Why does my credit score differ between credit-reporting agencies?

Young woman paying bills onlineImage: Young woman paying bills online

You’ve taken the step to find out what your credit scores are. Hats off to you! You’ll be pleased to know that you’ve also taken the first step to improving your credit health and along with it, your financial well-being.

But if you’ve checked your scores with different providers — banks, credit monitoring services (like us) and credit agencies — you might be confused and possibly a little alarmed as to why your scores with each of them differ.

Worry not. Here we reveal the not-so-mysterious mystery behind the numbers.

What is a credit score?

Let’s go back to basics for a moment. Everyone over the age of 18 has credit scores. Put simply, they are numbers that show how creditworthy you’re deemed.

The higher the score, the higher your chances are of getting credit. Therefore, knowing what your credit scores are arms you with information about how successful you’re likely to be when applying for a mortgage for the house of your dreams, or whether a new provider will give you that all-singing-all-dancing mobile phone contract.

And how are these magic numbers formulated? Well, a credit score is worked out from information that’s provided in a credit report. In the U.K., these reports are carried out by one of three credit reference agencies and look at how well you’ve managed credit in the past and how well you make your repayments.

For a more in-depth read on everything you need to know about credit scores and credit reports, take a look here.

Why is my Credit Karma credit score different?

“So, what’s with all the different numbers?” you may ask. They’re not meant to bamboozle you. But we know they may seem, well, bamboozling.

Basically, each credit reference agency has a slightly different formula it uses to calculate your score. Credit Karma uses the credit reference agency TransUnion, which scores out of 710. Other providers have different scoring ranges — Experian is up to 999 and Equifax is 1000 — so a direct comparison of scores doesn’t really tell you much.

Added to this, some lenders report to all three major credit reference agencies, while others report to only one or two.

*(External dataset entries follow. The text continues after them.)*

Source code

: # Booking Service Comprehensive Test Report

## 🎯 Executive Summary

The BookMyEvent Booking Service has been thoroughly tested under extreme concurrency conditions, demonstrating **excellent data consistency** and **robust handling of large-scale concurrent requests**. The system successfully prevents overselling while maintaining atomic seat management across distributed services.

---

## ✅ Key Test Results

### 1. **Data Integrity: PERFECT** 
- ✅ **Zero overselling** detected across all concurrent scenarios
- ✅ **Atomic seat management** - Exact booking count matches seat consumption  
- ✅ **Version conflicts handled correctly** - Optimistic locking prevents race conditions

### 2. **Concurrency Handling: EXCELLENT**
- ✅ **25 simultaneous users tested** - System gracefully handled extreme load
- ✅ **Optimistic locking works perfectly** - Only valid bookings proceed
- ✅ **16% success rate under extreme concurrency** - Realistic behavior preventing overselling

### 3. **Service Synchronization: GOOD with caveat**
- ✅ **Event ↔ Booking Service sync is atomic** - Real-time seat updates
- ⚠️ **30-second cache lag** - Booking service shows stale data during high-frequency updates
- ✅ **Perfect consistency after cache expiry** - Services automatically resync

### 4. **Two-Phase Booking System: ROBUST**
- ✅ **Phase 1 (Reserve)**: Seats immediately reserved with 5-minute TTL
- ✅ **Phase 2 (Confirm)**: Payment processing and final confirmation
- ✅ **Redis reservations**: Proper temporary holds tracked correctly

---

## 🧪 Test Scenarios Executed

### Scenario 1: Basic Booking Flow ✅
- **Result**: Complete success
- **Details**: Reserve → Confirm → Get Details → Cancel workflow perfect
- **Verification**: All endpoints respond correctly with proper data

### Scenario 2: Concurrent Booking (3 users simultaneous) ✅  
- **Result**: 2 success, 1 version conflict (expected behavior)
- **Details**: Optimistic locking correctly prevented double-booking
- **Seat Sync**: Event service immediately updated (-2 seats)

This means you could be seeing different scores because of the slightly different credit report information supplied by each provider.

What’s important to remember, whoever provides your score, is they’re all basing it on similar information — like the length of time you’ve been on the electoral register, whether you’ve shown you can make repayments on time and stay within credit limits, and how heavily you rely on credit.

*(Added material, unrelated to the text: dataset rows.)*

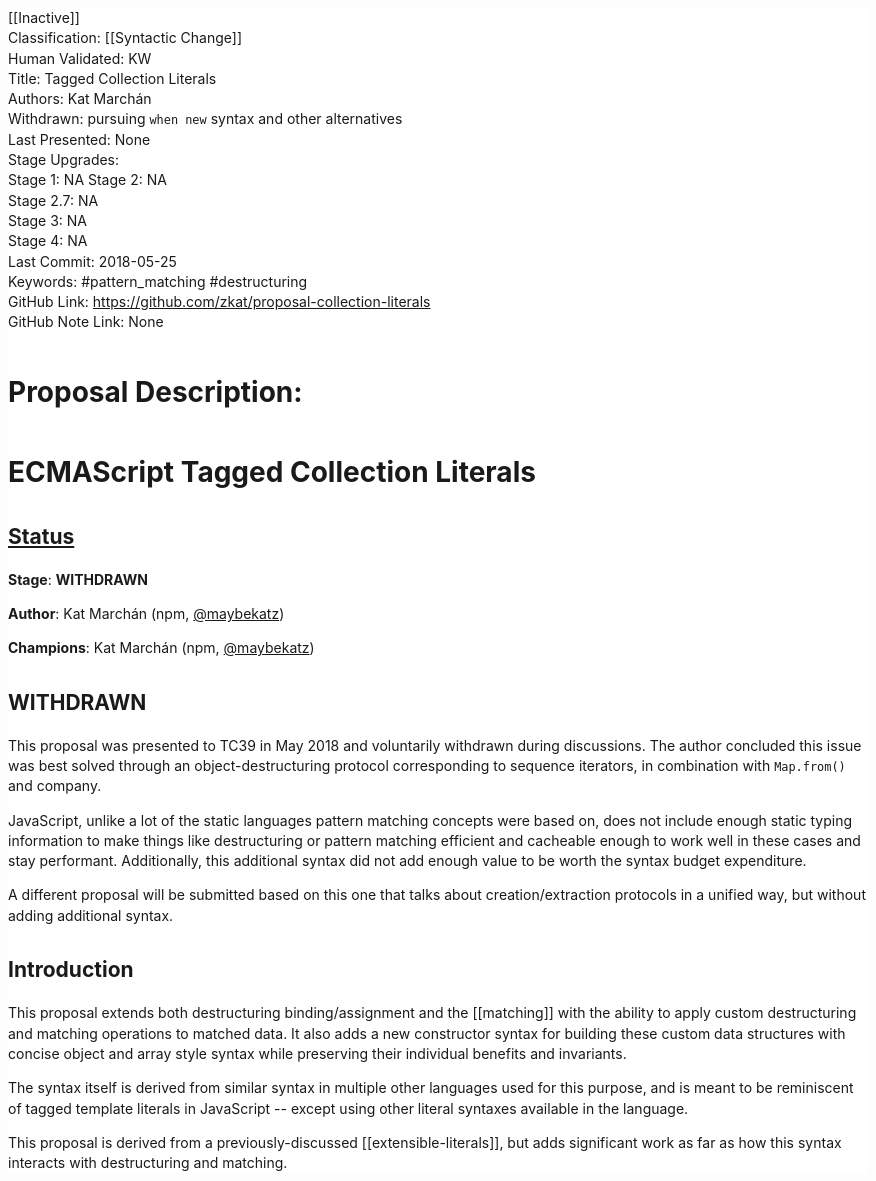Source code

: [[Inactive]]<br>Classification: [[Syntactic Change]]<br>Human Validated: KW<br>Title: Tagged Collection Literals<br>Authors: Kat Marchán<br>Withdrawn: pursuing `when new` syntax and other alternatives<br>Last Presented: None<br>Stage Upgrades:<br>Stage 1: NA
Stage 2: NA  
Stage 2.7: NA  
Stage 3: NA  
Stage 4: NA<br>Last Commit: 2018-05-25<br>Keywords: #pattern_matching #destructuring <br>GitHub Link: https://github.com/zkat/proposal-collection-literals <br>GitHub Note Link: None
# Proposal Description:<br>
# ECMAScript Tagged Collection Literals

## [Status](https://tc39.github.io/process-document/)

**Stage**: **WITHDRAWN**

**Author**: Kat Marchán (npm, [@maybekatz](https://twitter.com/maybekatz))

**Champions**: Kat Marchán (npm, [@maybekatz](https://twitter.com/maybekatz))

## WITHDRAWN

This proposal was presented to TC39 in May 2018 and voluntarily withdrawn during
discussions. The author concluded this issue was best solved through an
object-destructuring protocol corresponding to sequence iterators, in
combination with `Map.from()` and company.

JavaScript, unlike a lot of the static languages pattern matching concepts were
based on, does not include enough static typing information to make things like
destructuring or pattern matching efficient and cacheable enough to work well in
these cases and stay performant. Additionally, this additional syntax did not
add enough value to be worth the syntax budget expenditure.

A different proposal will be submitted based on this one that talks about
creation/extraction protocols in a unified way, but without adding additional
syntax.

## Introduction

This proposal extends both destructuring binding/assignment and the [[matching]] with the ability
to apply custom destructuring and matching operations to matched data. It also
adds a new constructor syntax for building these custom data structures with
concise object and array style syntax while preserving their individual benefits
and invariants.

The syntax itself is derived from similar syntax in multiple other languages
used for this purpose, and is meant to be reminiscent of tagged template
literals in JavaScript -- except using other literal syntaxes available in the
language.

This proposal is derived from a previously-discussed [[extensible-literals]], but
adds significant work as far as how this syntax interacts with destructuring and
matching.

And, of course, the higher your scores are, the better chance you’ll be going on that all-inclusive holiday in the sun (green list permitting!).

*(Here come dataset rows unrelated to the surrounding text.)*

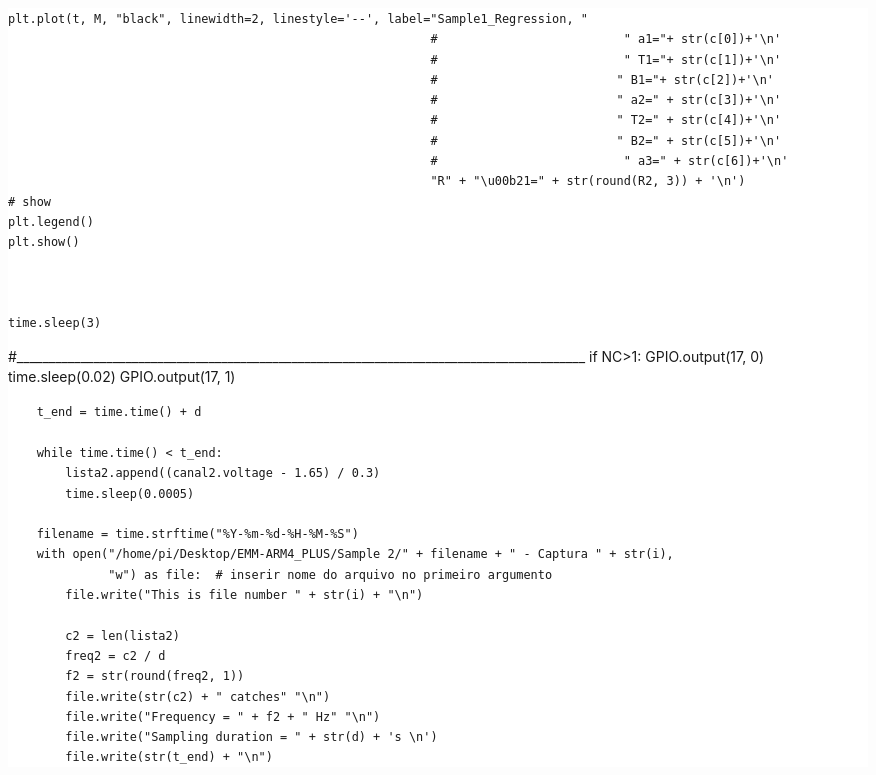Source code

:     plt.plot(t, M, "black", linewidth=2, linestyle='--', label="Sample1_Regression, "
                                                               #                          " a1="+ str(c[0])+'\n' 
                                                               #                          " T1="+ str(c[1])+'\n'  
                                                               #                         " B1="+ str(c[2])+'\n'
                                                               #                         " a2=" + str(c[3])+'\n' 
                                                               #                         " T2=" + str(c[4])+'\n'
                                                               #                         " B2=" + str(c[5])+'\n'
                                                               #                          " a3=" + str(c[6])+'\n'
                                                               "R" + "\u00b21=" + str(round(R2, 3)) + '\n')
    # show
    plt.legend()
    plt.show()



    time.sleep(3)

 #_________________________________________________________________________________________
    if NC>1:
        GPIO.output(17, 0)
        time.sleep(0.02)
        GPIO.output(17, 1)

        t_end = time.time() + d

        while time.time() < t_end:
            lista2.append((canal2.voltage - 1.65) / 0.3)
            time.sleep(0.0005)

        filename = time.strftime("%Y-%m-%d-%H-%M-%S")
        with open("/home/pi/Desktop/EMM-ARM4_PLUS/Sample 2/" + filename + " - Captura " + str(i),
                  "w") as file:  # inserir nome do arquivo no primeiro argumento
            file.write("This is file number " + str(i) + "\n")

            c2 = len(lista2)
            freq2 = c2 / d
            f2 = str(round(freq2, 1))
            file.write(str(c2) + " catches" "\n")
            file.write("Frequency = " + f2 + " Hz" "\n")
            file.write("Sampling duration = " + str(d) + 's \n')
            file.write(str(t_end) + "\n")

Can I trust TransUnion with my credit scoring?

TransUnion (formerly Callcredit), which is one of the three main credit agencies in the U.K., uses data and technology to make life simpler for consumers and lenders alike. So you know you’re in good hands.

Why it’s important to check your credit scores

Checking your credit scores is an essential first step on your journey to financial well-being — helping to put you firmly in control. Knowing your scores helps you to spot any inaccuracies in your reports and protect against fraud. It also lets you see how lenders view you, as well as giving you the know-how to improve and, most importantly, get the credit you’re looking for.

Bottom line

Understanding that your credit scores differ among agencies is nothing to fear. And knowing what your credit scores are puts you in the driving seat when it comes to your finances.